Records ->
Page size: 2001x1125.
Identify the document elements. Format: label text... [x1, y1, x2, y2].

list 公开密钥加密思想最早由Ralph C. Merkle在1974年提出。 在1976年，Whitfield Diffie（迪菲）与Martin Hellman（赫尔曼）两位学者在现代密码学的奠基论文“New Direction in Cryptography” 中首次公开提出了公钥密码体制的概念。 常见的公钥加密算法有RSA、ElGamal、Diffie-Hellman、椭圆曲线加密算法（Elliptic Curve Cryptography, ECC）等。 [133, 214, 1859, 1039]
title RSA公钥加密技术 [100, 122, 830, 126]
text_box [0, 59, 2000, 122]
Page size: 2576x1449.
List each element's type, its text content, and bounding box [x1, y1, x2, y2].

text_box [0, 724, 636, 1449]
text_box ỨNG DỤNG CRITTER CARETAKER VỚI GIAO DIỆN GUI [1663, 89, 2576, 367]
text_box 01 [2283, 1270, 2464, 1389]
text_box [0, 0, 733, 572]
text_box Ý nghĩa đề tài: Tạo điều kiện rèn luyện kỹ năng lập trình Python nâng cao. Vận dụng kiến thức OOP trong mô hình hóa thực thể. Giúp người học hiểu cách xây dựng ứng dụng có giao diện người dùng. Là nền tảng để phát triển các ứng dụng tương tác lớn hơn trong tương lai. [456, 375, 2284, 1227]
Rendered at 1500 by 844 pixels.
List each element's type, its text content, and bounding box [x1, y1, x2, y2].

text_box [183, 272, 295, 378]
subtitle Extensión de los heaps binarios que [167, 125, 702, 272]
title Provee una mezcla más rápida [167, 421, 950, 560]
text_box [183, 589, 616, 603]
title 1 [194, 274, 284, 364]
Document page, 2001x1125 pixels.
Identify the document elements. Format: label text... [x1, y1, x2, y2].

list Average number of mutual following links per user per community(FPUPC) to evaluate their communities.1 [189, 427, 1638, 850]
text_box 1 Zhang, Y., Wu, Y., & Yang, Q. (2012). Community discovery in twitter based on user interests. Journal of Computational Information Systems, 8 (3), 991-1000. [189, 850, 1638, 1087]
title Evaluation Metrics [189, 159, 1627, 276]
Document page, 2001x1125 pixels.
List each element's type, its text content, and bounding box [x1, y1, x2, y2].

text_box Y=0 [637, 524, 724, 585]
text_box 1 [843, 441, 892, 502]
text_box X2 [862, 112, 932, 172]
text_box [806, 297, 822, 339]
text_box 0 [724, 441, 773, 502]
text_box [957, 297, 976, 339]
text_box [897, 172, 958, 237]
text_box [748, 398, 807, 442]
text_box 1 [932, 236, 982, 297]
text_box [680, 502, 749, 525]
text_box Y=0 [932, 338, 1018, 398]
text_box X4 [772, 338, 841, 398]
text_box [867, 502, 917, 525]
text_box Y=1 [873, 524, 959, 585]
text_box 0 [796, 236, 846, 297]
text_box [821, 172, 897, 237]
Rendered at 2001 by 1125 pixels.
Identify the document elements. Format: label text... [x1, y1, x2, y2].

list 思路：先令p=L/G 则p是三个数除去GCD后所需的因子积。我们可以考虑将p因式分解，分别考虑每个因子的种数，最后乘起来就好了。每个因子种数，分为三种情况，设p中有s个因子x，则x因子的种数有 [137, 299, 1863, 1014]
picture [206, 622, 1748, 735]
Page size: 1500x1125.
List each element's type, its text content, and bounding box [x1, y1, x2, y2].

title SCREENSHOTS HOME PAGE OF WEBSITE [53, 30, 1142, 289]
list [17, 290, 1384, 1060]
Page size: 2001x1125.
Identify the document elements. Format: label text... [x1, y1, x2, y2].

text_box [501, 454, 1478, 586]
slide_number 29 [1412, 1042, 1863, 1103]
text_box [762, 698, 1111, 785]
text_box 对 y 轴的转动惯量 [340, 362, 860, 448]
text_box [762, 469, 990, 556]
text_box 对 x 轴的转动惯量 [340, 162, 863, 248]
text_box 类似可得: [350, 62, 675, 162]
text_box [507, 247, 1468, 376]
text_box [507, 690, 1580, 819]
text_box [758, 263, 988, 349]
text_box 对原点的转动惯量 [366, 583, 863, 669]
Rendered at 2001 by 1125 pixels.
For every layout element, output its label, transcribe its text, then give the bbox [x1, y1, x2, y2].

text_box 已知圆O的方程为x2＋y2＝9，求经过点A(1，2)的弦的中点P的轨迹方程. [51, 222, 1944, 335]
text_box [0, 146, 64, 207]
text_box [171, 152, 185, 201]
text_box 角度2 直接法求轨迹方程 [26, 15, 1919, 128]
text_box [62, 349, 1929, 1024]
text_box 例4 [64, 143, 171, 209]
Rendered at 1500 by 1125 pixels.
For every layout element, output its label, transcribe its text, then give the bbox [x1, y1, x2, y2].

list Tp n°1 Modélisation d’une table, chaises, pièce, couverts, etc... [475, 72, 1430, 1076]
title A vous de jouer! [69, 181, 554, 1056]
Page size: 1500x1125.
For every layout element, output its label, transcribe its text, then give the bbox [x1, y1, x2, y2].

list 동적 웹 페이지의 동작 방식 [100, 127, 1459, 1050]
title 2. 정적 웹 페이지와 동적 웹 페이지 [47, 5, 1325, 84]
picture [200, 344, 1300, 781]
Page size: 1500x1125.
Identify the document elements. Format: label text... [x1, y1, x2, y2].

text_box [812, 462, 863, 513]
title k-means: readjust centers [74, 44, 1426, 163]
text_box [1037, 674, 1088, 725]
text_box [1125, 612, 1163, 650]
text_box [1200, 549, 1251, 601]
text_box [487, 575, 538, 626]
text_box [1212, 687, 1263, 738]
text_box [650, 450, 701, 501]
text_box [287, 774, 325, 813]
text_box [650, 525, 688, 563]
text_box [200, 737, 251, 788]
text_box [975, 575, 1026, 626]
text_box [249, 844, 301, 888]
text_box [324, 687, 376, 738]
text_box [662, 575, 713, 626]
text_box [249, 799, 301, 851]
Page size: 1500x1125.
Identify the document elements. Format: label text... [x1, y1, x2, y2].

Requirement ->
Would you write out the data exactly as it reads?

Finished task ->
Page size: 2001x1125.
Identify the document elements. Format: label text... [x1, y1, x2, y2].

list 公开密钥加密思想最早由Ralph C. Merkle在1974年提出。 在1976年，Whitfield Diffie（迪菲）与Martin Hellman（赫尔曼）两位学者在现代密码学的奠基论文“New Direction in Cryptography” 中首次公开提出了公钥密码体制的概念。 常见的公钥加密算法有RSA、ElGamal、Diffie-Hellman、椭圆曲线加密算法（Elliptic Curve Cryptography, ECC）等。 [133, 214, 1859, 1039]
title RSA公钥加密技术 [100, 122, 830, 126]
text_box [0, 59, 2000, 122]
Page size: 2576x1449.
List each element's type, its text content, and bounding box [x1, y1, x2, y2].

text_box [0, 724, 636, 1449]
text_box ỨNG DỤNG CRITTER CARETAKER VỚI GIAO DIỆN GUI [1663, 89, 2576, 367]
text_box 01 [2283, 1270, 2464, 1389]
text_box [0, 0, 733, 572]
text_box Ý nghĩa đề tài: Tạo điều kiện rèn luyện kỹ năng lập trình Python nâng cao. Vận dụng kiến thức OOP trong mô hình hóa thực thể. Giúp người học hiểu cách xây dựng ứng dụng có giao diện người dùng. Là nền tảng để phát triển các ứng dụng tương tác lớn hơn trong tương lai. [456, 375, 2284, 1227]
Rendered at 1500 by 844 pixels.
List each element's type, its text content, and bounding box [x1, y1, x2, y2].

text_box [183, 272, 295, 378]
subtitle Extensión de los heaps binarios que [167, 125, 702, 272]
title Provee una mezcla más rápida [167, 421, 950, 560]
text_box [183, 589, 616, 603]
title 1 [194, 274, 284, 364]
Document page, 2001x1125 pixels.
Identify the document elements. Format: label text... [x1, y1, x2, y2].

list Average number of mutual following links per user per community(FPUPC) to evaluate their communities.1 [189, 427, 1638, 850]
text_box 1 Zhang, Y., Wu, Y., & Yang, Q. (2012). Community discovery in twitter based on user interests. Journal of Computational Information Systems, 8 (3), 991-1000. [189, 850, 1638, 1087]
title Evaluation Metrics [189, 159, 1627, 276]
Document page, 2001x1125 pixels.
List each element's type, its text content, and bounding box [x1, y1, x2, y2].

text_box Y=0 [637, 524, 724, 585]
text_box 1 [843, 441, 892, 502]
text_box X2 [862, 112, 932, 172]
text_box [806, 297, 822, 339]
text_box 0 [724, 441, 773, 502]
text_box [957, 297, 976, 339]
text_box [897, 172, 958, 237]
text_box [748, 398, 807, 442]
text_box 1 [932, 236, 982, 297]
text_box [680, 502, 749, 525]
text_box Y=0 [932, 338, 1018, 398]
text_box X4 [772, 338, 841, 398]
text_box [867, 502, 917, 525]
text_box Y=1 [873, 524, 959, 585]
text_box 0 [796, 236, 846, 297]
text_box [821, 172, 897, 237]
Rendered at 2001 by 1125 pixels.
Identify the document elements. Format: label text... [x1, y1, x2, y2].

list 思路：先令p=L/G 则p是三个数除去GCD后所需的因子积。我们可以考虑将p因式分解，分别考虑每个因子的种数，最后乘起来就好了。每个因子种数，分为三种情况，设p中有s个因子x，则x因子的种数有 [137, 299, 1863, 1014]
picture [206, 622, 1748, 735]
Page size: 1500x1125.
List each element's type, its text content, and bounding box [x1, y1, x2, y2].

title SCREENSHOTS HOME PAGE OF WEBSITE [53, 30, 1142, 289]
list [17, 290, 1384, 1060]
Page size: 2001x1125.
Identify the document elements. Format: label text... [x1, y1, x2, y2].

text_box [501, 454, 1478, 586]
slide_number 29 [1412, 1042, 1863, 1103]
text_box [762, 698, 1111, 785]
text_box 对 y 轴的转动惯量 [340, 362, 860, 448]
text_box [762, 469, 990, 556]
text_box 对 x 轴的转动惯量 [340, 162, 863, 248]
text_box 类似可得: [350, 62, 675, 162]
text_box [507, 247, 1468, 376]
text_box [507, 690, 1580, 819]
text_box [758, 263, 988, 349]
text_box 对原点的转动惯量 [366, 583, 863, 669]
Rendered at 2001 by 1125 pixels.
For every layout element, output its label, transcribe its text, then give the bbox [x1, y1, x2, y2].

text_box 已知圆O的方程为x2＋y2＝9，求经过点A(1，2)的弦的中点P的轨迹方程. [51, 222, 1944, 335]
text_box [0, 146, 64, 207]
text_box [171, 152, 185, 201]
text_box 角度2 直接法求轨迹方程 [26, 15, 1919, 128]
text_box [62, 349, 1929, 1024]
text_box 例4 [64, 143, 171, 209]
Rendered at 1500 by 1125 pixels.
For every layout element, output its label, transcribe its text, then give the bbox [x1, y1, x2, y2].

list Tp n°1 Modélisation d’une table, chaises, pièce, couverts, etc... [475, 72, 1430, 1076]
title A vous de jouer! [69, 181, 554, 1056]
Page size: 1500x1125.
For every layout element, output its label, transcribe its text, then give the bbox [x1, y1, x2, y2].

list 동적 웹 페이지의 동작 방식 [100, 127, 1459, 1050]
title 2. 정적 웹 페이지와 동적 웹 페이지 [47, 5, 1325, 84]
picture [200, 344, 1300, 781]
Page size: 1500x1125.
Identify the document elements. Format: label text... [x1, y1, x2, y2].

text_box [812, 462, 863, 513]
title k-means: readjust centers [74, 44, 1426, 163]
text_box [1037, 674, 1088, 725]
text_box [1125, 612, 1163, 650]
text_box [1200, 549, 1251, 601]
text_box [487, 575, 538, 626]
text_box [1212, 687, 1263, 738]
text_box [650, 450, 701, 501]
text_box [287, 774, 325, 813]
text_box [650, 525, 688, 563]
text_box [200, 737, 251, 788]
text_box [975, 575, 1026, 626]
text_box [249, 844, 301, 888]
text_box [324, 687, 376, 738]
text_box [662, 575, 713, 626]
text_box [249, 799, 301, 851]
Page size: 1500x1125.
Identify the document elements. Format: label text... [x1, y1, x2, y2].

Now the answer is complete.